Text shown ->
--------

Models. Representation. Understanding.
Understanding “understanding”.
Lecture notes from the Computational Thinking course at IBA, Karachi. Week VI.
Before we dissect how machines and models understand the world, we take a deeper look at how we understand something. This is our second and final look at representation, understanding and model building.
Representation?
In earlier lectures we defined representation as an approximate or crude model. Representation is a tool we use to simplify, document, encode and understand a specific process, a set of rules, or relevant context. For instance, a scrabble board is a 15 by 15 grid. A chess board is an 8 by 8 grid. A dictionary is a list of words. A searchable dictionary of words is more efficiently stored and accessed within a DAWG (Directional Acyclic Word Graph). A board evaluation algorithm is an Excel spreadsheet. Rules of a game can be summarized in a truth table for easy reference, simplification or even reduced form. These are all instances of representations that we used in the last six weeks.
We looked at representation and model building with multiple perspectives. Our focus? To explore computational thinking and see how wide the scope of these two words is. It is now time to put that understanding to work. To understand, “understanding”.
Today, we will do that by dissecting a framework for playing with a dataset and picking what a specific collection of data has to offer. Offer in terms of building a view of the world. Our hope is in doing this exercise, we will also better understand how we understand something.
How do we, artificial intelligence, models, or machines understand the world? We understand the world by building crude models that approximate behavior. We use historical behavior to test fit of our model. Here fit is defined as how accurate our models track history and behavior. Historical and future behavior are proxies for reactions we expect to observe if historical relationships implied by the dataset hold true in the future.

--------

Aim 1 -> In the lecture notes, rewrite the paragraph beginning "In earlier lectures we defined representation" as a short bulleted list that keeps its main facts.
Aim 2 -> According to the lecture notes, what does the abbreviation DAWG stand for?
Aim 3 -> Write the next paragraph of the lecture notes on understanding "understanding", picking up after the sentence that ends "hold true in the future."

--------

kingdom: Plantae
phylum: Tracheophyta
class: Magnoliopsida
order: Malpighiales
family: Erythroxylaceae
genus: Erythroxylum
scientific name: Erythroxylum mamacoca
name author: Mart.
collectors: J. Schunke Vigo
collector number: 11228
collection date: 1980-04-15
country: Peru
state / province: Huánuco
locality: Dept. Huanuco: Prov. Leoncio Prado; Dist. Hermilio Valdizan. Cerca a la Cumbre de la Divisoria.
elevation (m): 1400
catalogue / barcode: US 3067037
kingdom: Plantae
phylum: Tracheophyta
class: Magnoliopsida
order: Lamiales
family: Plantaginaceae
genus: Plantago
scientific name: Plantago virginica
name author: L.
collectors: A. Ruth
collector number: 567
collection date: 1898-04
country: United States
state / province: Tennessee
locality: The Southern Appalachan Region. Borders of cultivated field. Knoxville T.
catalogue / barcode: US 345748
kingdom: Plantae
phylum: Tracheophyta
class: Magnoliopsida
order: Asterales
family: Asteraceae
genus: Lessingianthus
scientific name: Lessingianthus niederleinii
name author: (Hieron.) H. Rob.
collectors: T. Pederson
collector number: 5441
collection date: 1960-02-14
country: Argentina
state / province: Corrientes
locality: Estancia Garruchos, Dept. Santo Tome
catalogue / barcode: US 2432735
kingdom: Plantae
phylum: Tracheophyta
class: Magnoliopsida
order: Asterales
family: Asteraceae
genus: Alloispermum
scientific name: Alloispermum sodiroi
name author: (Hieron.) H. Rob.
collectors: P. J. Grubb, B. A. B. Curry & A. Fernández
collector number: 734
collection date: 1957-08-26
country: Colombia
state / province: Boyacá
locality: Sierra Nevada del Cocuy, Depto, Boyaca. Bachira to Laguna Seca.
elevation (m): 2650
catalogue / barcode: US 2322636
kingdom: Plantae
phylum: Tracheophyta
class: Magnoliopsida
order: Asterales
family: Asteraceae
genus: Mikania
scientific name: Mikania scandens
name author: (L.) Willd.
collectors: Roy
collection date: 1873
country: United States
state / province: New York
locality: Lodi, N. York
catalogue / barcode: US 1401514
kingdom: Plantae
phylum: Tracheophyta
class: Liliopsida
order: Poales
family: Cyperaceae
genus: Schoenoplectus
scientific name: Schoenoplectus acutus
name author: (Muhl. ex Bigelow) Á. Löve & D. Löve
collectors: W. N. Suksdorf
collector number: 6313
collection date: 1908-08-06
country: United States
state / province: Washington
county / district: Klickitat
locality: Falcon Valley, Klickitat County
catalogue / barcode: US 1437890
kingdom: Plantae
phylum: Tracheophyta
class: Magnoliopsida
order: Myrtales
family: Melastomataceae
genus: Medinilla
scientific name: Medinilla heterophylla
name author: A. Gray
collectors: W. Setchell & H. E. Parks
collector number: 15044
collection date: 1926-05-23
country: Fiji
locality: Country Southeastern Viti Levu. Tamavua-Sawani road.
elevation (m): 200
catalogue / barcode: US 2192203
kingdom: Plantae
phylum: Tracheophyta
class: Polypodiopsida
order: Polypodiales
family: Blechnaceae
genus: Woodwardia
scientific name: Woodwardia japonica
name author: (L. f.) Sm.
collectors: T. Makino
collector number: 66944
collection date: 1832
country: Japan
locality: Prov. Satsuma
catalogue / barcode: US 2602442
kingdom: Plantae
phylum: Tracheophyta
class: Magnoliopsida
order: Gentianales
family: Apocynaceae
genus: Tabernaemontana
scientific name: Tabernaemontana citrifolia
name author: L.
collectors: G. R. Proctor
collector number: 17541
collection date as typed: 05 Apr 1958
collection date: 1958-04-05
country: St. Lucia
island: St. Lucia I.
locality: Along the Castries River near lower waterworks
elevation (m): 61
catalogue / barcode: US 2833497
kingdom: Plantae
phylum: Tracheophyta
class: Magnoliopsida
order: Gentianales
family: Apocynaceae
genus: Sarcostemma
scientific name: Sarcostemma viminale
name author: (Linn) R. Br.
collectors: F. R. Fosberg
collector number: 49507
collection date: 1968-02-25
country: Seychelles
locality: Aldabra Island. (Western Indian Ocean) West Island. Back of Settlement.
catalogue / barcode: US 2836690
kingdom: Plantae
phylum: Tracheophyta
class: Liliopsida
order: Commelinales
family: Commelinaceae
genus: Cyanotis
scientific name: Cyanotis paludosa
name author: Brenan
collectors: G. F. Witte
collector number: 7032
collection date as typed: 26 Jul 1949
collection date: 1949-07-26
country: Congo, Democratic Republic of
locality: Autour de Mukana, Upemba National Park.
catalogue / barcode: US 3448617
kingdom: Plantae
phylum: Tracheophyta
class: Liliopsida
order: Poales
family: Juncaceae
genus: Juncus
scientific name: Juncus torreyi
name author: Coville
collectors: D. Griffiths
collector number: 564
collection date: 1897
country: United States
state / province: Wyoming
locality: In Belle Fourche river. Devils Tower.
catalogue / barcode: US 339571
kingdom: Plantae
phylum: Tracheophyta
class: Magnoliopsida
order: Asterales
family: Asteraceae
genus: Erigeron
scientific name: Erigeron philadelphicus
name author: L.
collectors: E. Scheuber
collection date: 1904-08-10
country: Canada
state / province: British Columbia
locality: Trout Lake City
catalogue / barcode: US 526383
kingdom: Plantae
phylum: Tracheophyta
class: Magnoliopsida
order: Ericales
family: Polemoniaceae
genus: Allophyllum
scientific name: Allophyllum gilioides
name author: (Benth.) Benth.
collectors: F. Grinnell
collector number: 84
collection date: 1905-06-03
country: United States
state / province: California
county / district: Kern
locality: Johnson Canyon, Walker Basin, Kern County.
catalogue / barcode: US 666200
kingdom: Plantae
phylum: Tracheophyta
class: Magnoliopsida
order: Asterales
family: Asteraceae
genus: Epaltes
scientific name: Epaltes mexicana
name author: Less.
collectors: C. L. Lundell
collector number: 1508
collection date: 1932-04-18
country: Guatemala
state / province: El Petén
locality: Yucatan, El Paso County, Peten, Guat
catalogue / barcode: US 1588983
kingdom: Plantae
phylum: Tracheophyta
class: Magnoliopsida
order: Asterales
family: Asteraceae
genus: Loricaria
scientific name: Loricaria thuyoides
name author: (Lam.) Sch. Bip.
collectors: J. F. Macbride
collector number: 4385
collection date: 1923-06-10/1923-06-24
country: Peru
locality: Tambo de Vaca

--------

Answer 1 ->
- Representation is an approximate or crude model.
- It is a tool to simplify, document, encode and understand a process, a set of rules, or relevant context.
- A scrabble board is a 15 by 15 grid; a chess board is an 8 by 8 grid.
- A dictionary is a list of words; a searchable one is stored and accessed more efficiently in a DAWG (Directional Acyclic Word Graph).
- A board evaluation algorithm is an Excel spreadsheet.
- A game's rules can be summarized in a truth table for easy reference, simplification or reduced form.
- These are all representations used over the last six weeks.

Answer 2 -> Directional Acyclic Word Graph.

Answer 3 ->
How does model building works?
Model building is a process with multiple goals. One goal is to determine how what we observe in the world works. In one way it is an extension of the representation process. How large language models encode information, how search engines build a map of the searchable space that hides behinds nodes, pages, directories, files and networks on the internet.
For our purposes and within the context of our course, model building has four components. These four components represent attack vectors we use when we want to own a given dataset.
a) Data
b) Assumptions
c) Relationships
d) Questions.
Data
For the purpose of our exercise we look at the State Bank of Pakistan (SBP) Payment Systems dataset (PSD). Data is explicit. It is clear. It is visible. We can see it. We can review it. We can look at it. We can analyze it.
Within the context of midterm prep, our dataset is quarterly release summary for 31 quarters covering the years 2016 to 2024.
To become one with the data, we have to go beyond the field definitions and a cursory review individual or collective rows. We have to understand how this specific data is generated. Using Taleb’s words, understand the generator function.
Assumptions
Our second attack vector is assumptions. Sometimes for engagements, we are given assumptions with respect to a dataset. In the case of the State Bank dataset, we have an assumption that bank fees charged on mobile banking transactions are 0.1% of the amount transferred. This is a working assumption. The real fee structure is more complex. This given assumption is an explicit assumption.
A second set of assumptions deals with age and income distribution of mobile banking customers in Pakistan. This is also explicit. An implicit assumption is that the national income and age distributions, which are the basis of the data shared with you, hold true for mobile banking customers in Pakistan. It is implicit because we don’t have direct age or income distribution brackets within the SBP dataset. So, we borrow the national ones. We are assuming that national distributions are applicable or a reasonable approximation to the true distributions.
The four assumptions apply to fee income generation, age and income distribution of customers. Using the remaining components of model building process, we determine how to use data and assumptions together to get to where we need to be.
Relationships
The third step of the building model process is relationships. Just like data, some relationships are explicit. Column A + Column B equals Column C. Other relationships need to be understood or derived or extracted from the dataset. This relationship extraction piece determines our ability to understand how the world works and is put together.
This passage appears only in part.